Para ela, o alcance de ações de redução de risco na indústria do tabaco tem mais capacidade de impactar positivamente as pessoas do que sua atuação profissional anterior.
A posição de Dérica Serra como Head de Assuntos Médicos é uma novidade para a Phillip Morris Brasil. A empresa tem mais de 400 pessoas apenas em seu centro de pesquisa na Suíca apenas focadas em pesquisas e outros responsáveis pela atuação global, mas o Brasil ainda não tinha alguém para ser a porta-voz com a comunidade médica e científica, apesar de haver uma equipe da multinacional focada em América Latina.
“Meu trabalho é ser a porta-voz disso, poder fazer a tradução dessa ciência de uma forma que ela possa ser compreendida. A gente sabe que tem mitos que nem sempre são comprovados. Aí entra o papel de ter um médico que possa analisar aquela informação e passar isso da forma que ela possa ser ser. É ser a porta-voz desse conhecimento", explica.
A empresa reconhece que o produto IQOS ainda assim oferece riscos e que o ideal é parar de fumar, mas defende que os fumantes que não conseguem abandonar o vício tenham uma opção. É por isso que a aprovação na Anvisa faria a diferença para a empresa.
Procurada pela EXAME, a Anvisa afirmou que não se pronuncia sobre processos em análise.

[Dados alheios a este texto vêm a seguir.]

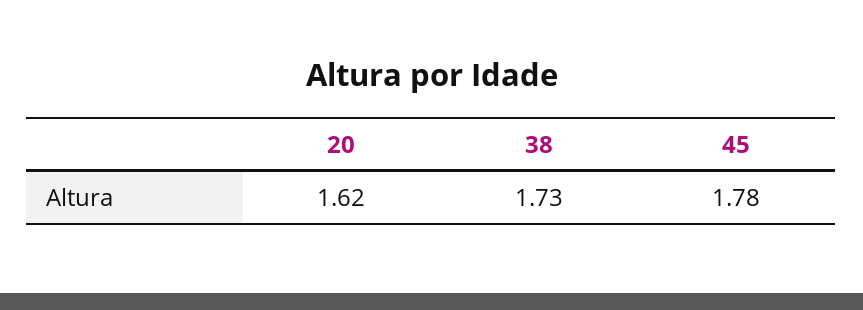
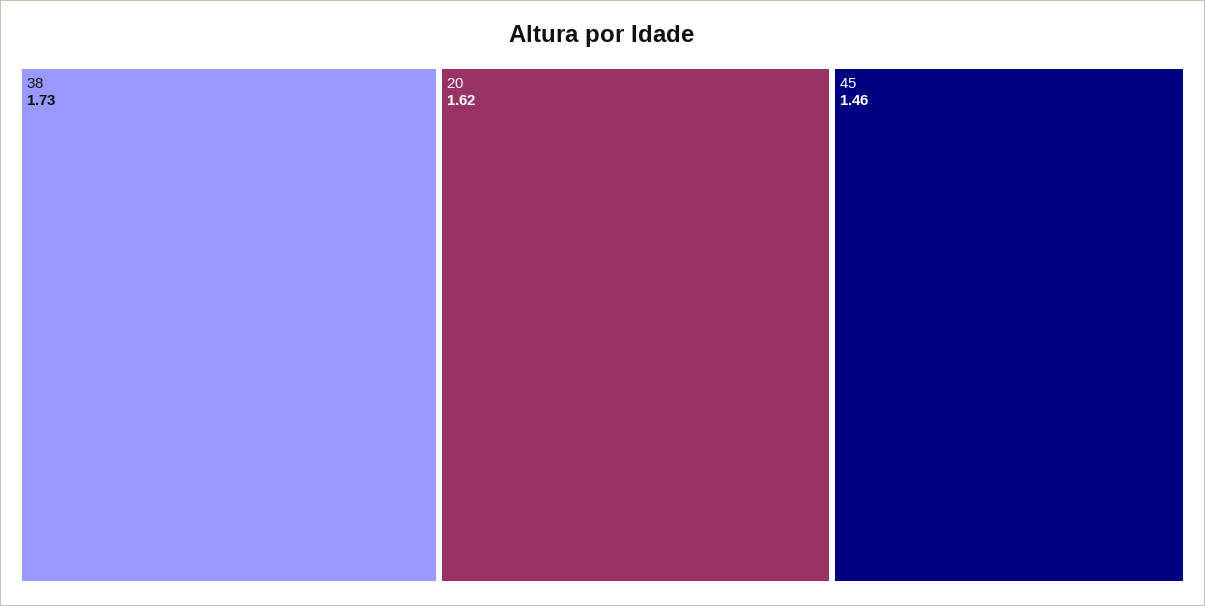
45: 1.78 -> 1.46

Eletrônico ou tabaco aquecido
O IQOS não é um dispositivo de cigarro eletrônico preenchido com refis de nicotina líquida. Ele funciona como refis de tabaco prensado, que lembram minicigarros.

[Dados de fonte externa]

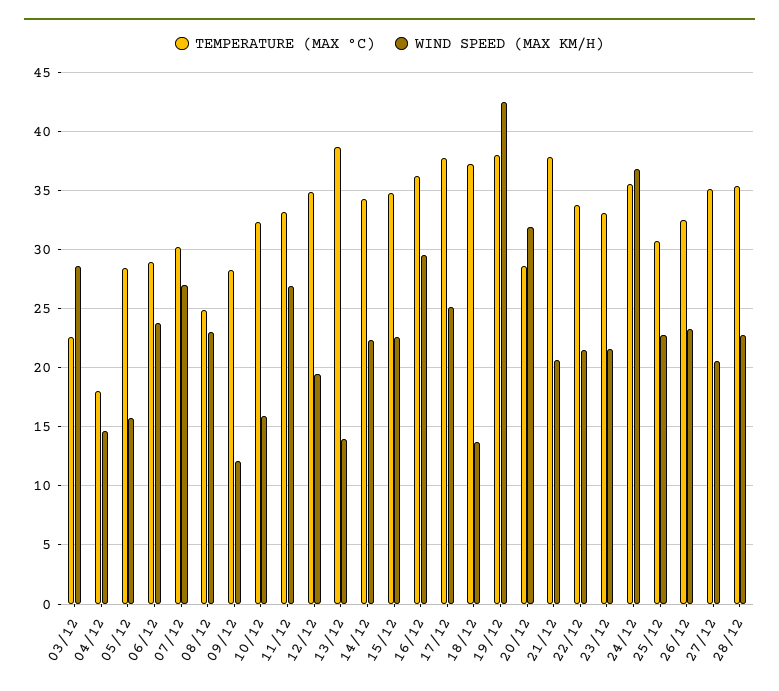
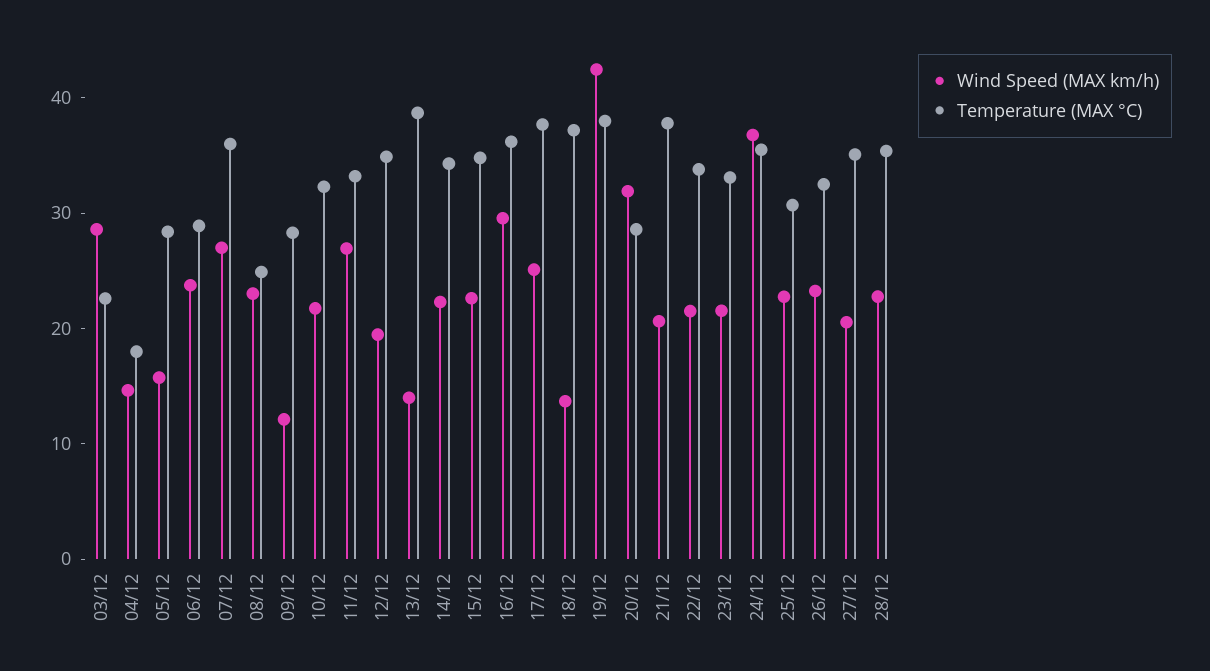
TEMPERATURE (MAX °C), 07/12: 30 -> 36
WIND SPEED (MAX KM/H), 10/12: 16 -> 22

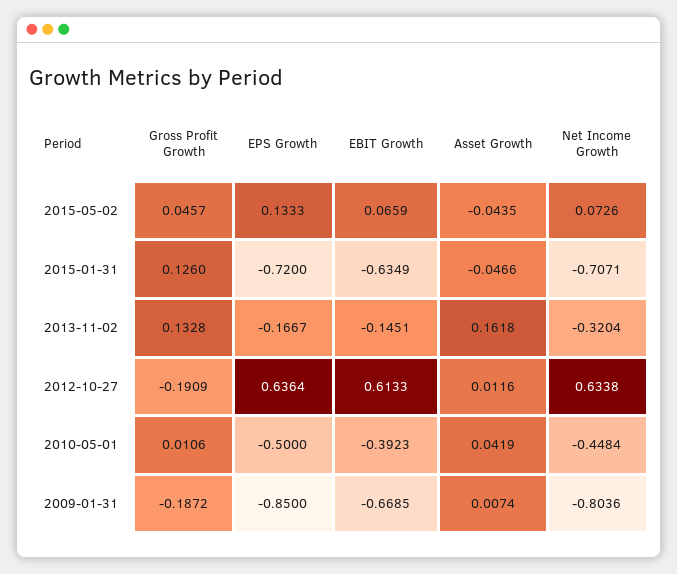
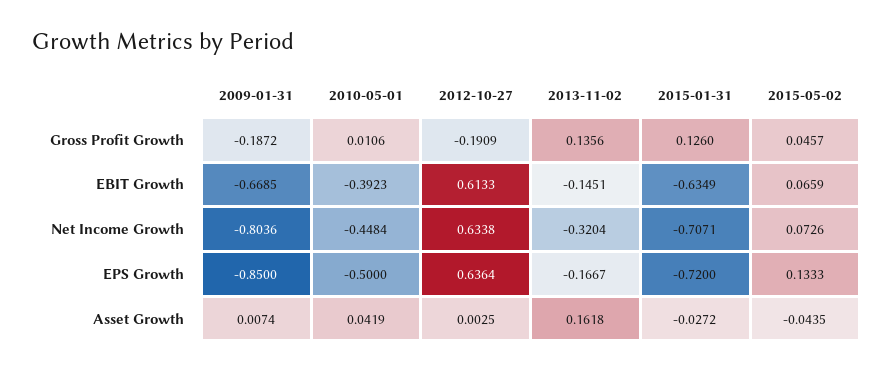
Asset Growth, 2015-01-31: -0.0466 -> -0.0272
Gross Profit Growth, 2013-11-02: 0.1328 -> 0.1356
Asset Growth, 2012-10-27: 0.0116 -> 0.0025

A Phillip Morris até desenvolveu um cigarro eletrônico, oferecido no Reino Unido, mas a questão da segurança da manipulação e a importância de manter a cadeia de fornecedores do tabaco falou mais alto e a aposta da empresa para o restante do mundo é o IQOS.

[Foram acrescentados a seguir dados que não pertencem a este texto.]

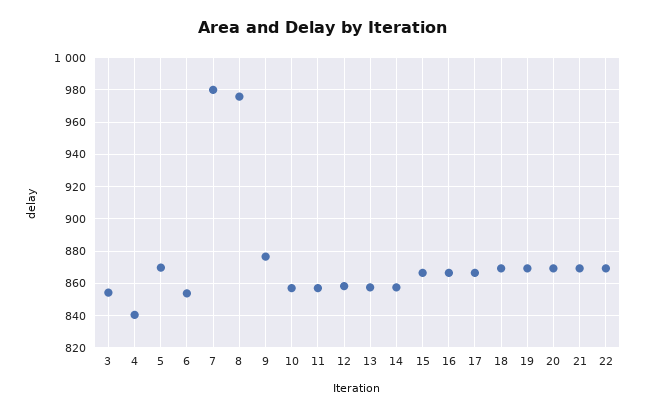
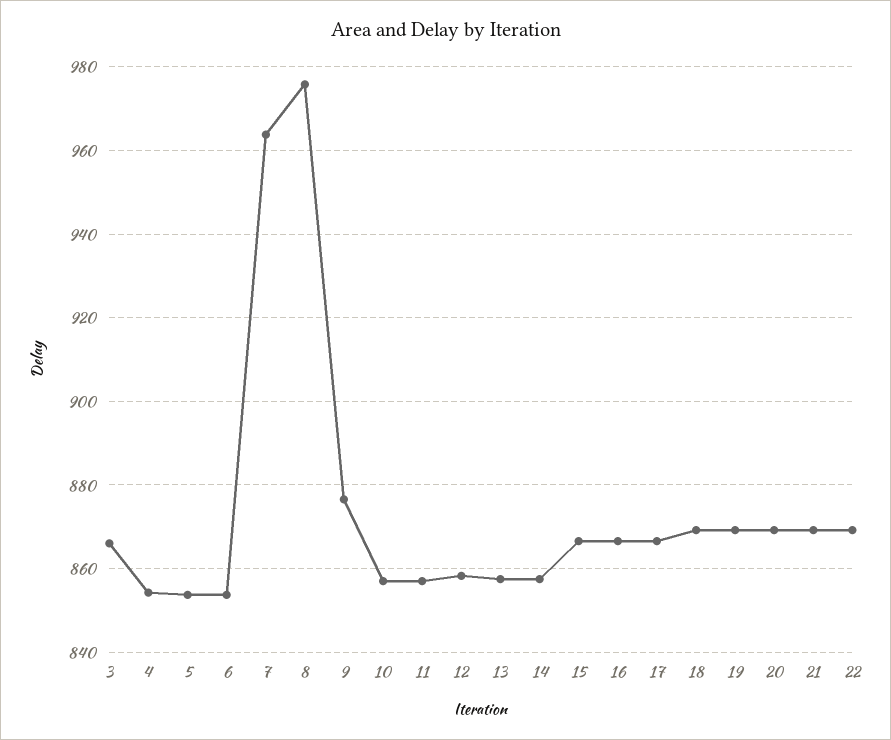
3: 855 -> 866
4: 840 -> 854
5: 870 -> 854
7: 980 -> 964

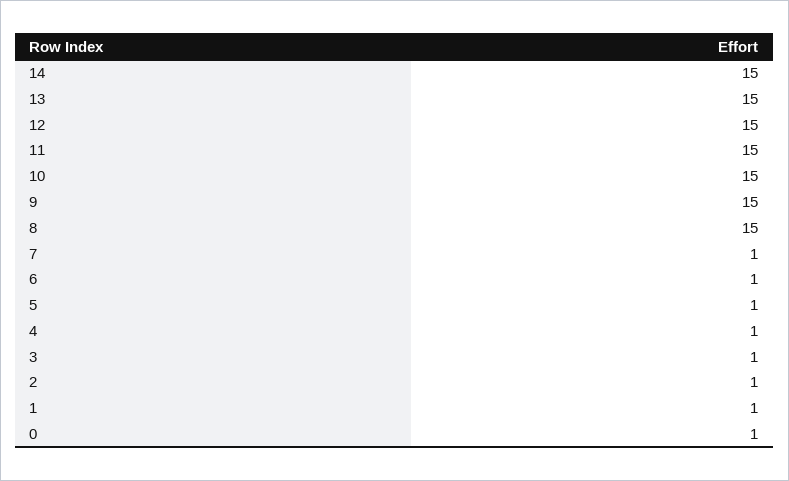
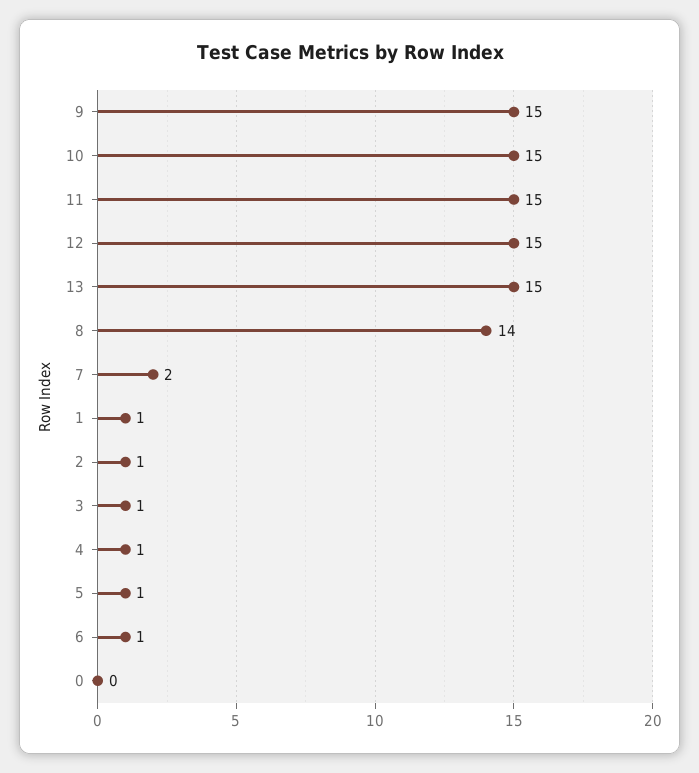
14: 15 -> none
8: 15 -> 14
7: 1 -> 2
0: 1 -> 0

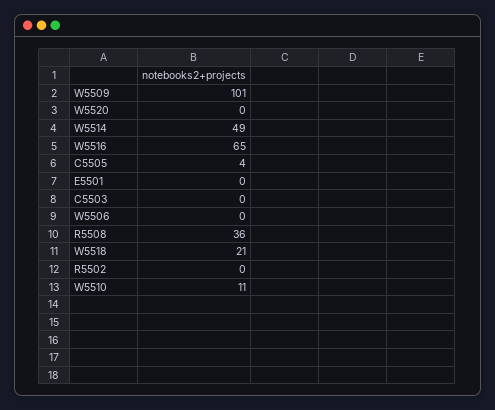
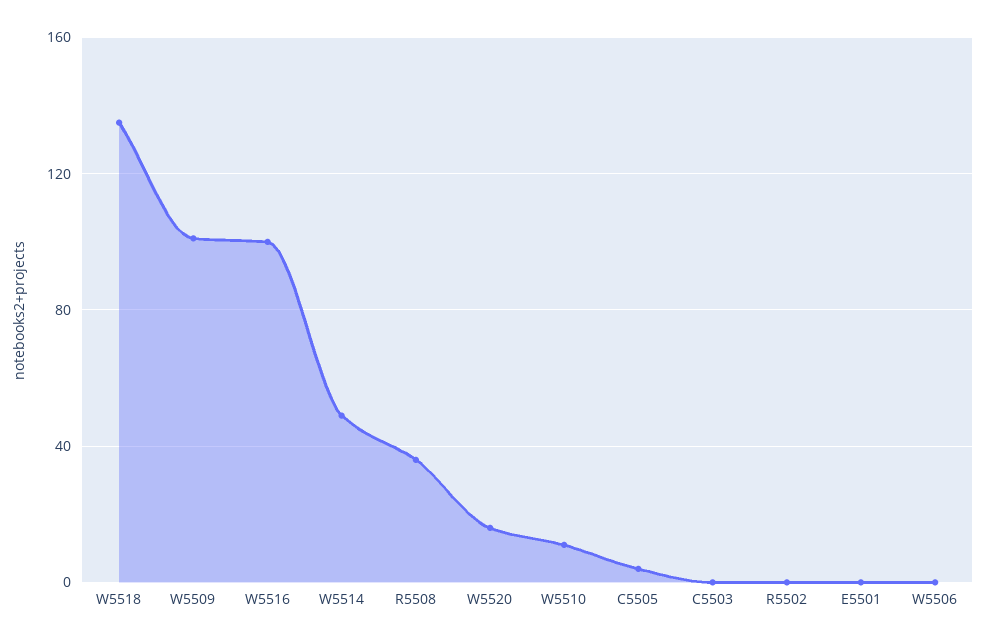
W5520: 0 -> 15
W5516: 65 -> 100
W5518: 21 -> 135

Os cigarros eletrônicos, que também não são autorizados pela Anvisa no Brasil, costumam permitir inserir qualquer tipo de produto no refil. Nos últimos anos, mortes decorrentes do uso de inalação de óleo de maconha e vitamina E nos Estados Unidos chamaram a atenção para os riscos de o consumidor poder facilmente escolher o que inalar ali.
Em 31 de dezembro de 2020, a estimativa da Phillip Morris era de que aproximadamente 12,7 milhões de adultos fumantes em todo o mundo pararam de fumar cigarros e migraram para seu produto de tabaco aquecido.